I Farm - So My Kids Don't Have To [reissue] (Cover Artwork)
Staff Review

I Farm

So My Kids Don't Have To [reissue] (2005)

Blackout! / Creep


Most of the kids that complain about the Warped Tour have a real misguided sense of what it should be about. It's not 1996 anymore; No Use for a Name and Face to Face aren't at the top of the game. Good punk bands still exist, but it's much fewer and farther between than the EpiFat era that's held in such high regard. I Farm is the type of band that would have played Warped during its heydey, and So My Kids Won't Have To is a blistering collection of 18 raucous tracks.

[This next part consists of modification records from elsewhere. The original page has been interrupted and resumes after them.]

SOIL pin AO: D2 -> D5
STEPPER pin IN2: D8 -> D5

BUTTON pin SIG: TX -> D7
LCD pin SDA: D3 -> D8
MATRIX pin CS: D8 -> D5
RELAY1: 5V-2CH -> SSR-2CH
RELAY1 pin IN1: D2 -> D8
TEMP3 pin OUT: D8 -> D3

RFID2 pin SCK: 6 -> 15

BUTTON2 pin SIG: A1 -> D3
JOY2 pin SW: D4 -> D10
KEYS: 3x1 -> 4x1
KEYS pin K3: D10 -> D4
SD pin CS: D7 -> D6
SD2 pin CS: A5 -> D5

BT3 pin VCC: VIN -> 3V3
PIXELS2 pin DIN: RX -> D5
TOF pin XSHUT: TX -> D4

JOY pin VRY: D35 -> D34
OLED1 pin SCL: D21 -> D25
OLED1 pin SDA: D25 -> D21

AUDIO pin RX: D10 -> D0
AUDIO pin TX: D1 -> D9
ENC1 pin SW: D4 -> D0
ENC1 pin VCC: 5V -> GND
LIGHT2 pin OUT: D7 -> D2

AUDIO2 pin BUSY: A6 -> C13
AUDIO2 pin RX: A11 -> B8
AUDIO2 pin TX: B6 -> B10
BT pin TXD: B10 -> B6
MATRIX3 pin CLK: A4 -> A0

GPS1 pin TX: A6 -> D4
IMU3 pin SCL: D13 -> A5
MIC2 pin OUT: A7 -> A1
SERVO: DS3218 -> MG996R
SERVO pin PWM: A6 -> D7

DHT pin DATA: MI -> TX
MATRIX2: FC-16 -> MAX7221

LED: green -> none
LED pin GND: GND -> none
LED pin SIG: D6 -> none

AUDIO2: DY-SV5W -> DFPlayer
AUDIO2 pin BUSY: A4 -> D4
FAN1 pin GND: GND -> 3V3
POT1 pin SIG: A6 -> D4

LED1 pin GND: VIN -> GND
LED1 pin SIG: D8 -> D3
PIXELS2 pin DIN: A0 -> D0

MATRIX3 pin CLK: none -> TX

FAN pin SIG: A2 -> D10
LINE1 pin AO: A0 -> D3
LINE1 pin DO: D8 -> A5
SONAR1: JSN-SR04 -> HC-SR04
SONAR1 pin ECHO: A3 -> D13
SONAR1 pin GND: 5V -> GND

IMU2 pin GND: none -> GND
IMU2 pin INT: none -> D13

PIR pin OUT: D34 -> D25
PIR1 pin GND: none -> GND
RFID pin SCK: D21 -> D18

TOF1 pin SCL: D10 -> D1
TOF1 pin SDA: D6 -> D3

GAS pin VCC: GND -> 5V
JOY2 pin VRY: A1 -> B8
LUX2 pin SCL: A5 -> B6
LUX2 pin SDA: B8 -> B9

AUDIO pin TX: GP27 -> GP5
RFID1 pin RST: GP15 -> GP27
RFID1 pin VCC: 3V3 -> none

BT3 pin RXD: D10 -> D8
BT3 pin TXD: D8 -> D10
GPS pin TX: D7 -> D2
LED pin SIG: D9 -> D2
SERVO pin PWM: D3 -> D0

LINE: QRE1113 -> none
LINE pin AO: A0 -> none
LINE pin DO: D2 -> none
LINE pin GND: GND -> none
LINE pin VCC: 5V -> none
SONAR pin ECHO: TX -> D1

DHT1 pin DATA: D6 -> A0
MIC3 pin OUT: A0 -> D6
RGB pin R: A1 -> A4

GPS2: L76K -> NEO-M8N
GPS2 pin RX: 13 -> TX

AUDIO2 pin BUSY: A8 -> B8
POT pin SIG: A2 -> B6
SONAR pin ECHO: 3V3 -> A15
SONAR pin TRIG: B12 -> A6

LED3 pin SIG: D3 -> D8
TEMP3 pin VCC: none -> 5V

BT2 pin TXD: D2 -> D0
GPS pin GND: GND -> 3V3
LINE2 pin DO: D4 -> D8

Those 18 tracks are played in 30 minutes, so that already should give you at least a relative idea of what kind of music Ifarm are playing. It's loud, fast, and right to the point. There's no whimsical instrumental passages, no extravagant guitar solos, just an all-out musical blitzkrieg that would make any punk band proud. The brash, snotty vocals are full of political and social rhetoric, although it becomes pretty difficult at times to really even comprehend that. "Young Republican" isn't as fast and angry as they usually come on the album, but the stinging lyrics add the edge that not every song may carry;

Just another young Republican, with a brand new suit and tie that his parents bought for him / He can't seem to legitimize, he's a homophonic, sexist piece of shit /… / Try to pacify someone who fights for their name, why not break their very hands and watch them go insane / I saw a sign today that read ‘Pro-life! Pro-family!'
If it's not the lyrics that draw you in, the raw conviction and venomous vocal delivery of the band's singer on tracks such as "All Punks Go to Hell" and "Knucklehead" will. The instrumentation is pretty standard fare, but the impact really can't be underestimated, as these guys play with the utmost energy at all times, and the pummeling distortion and solid rhythms are perfectly suited for the type of music being played. Possibly best of all is that only one song breaches the two-minute mark, while all of the others have sufficiently rocked your face off in around a minute and a half. As solid of a flow as the album may have, it does have a definite problem: Nothing really sticks on the first listen, or the second...or the third. It's not that they aren't good songs; quite the contrary, you could easily listen to any song randomly and enjoy it, but you won't be saying, "oh man, 'Milkbomb' is one of the best songs I've heard in months!" You won't be saying this because it's pretty difficult to distinguish it from the other 17 tracks on the album.

All this said, it's still a terrific, fast, noisy punk rock record full of attitude and awareness. Definitely worth a shot.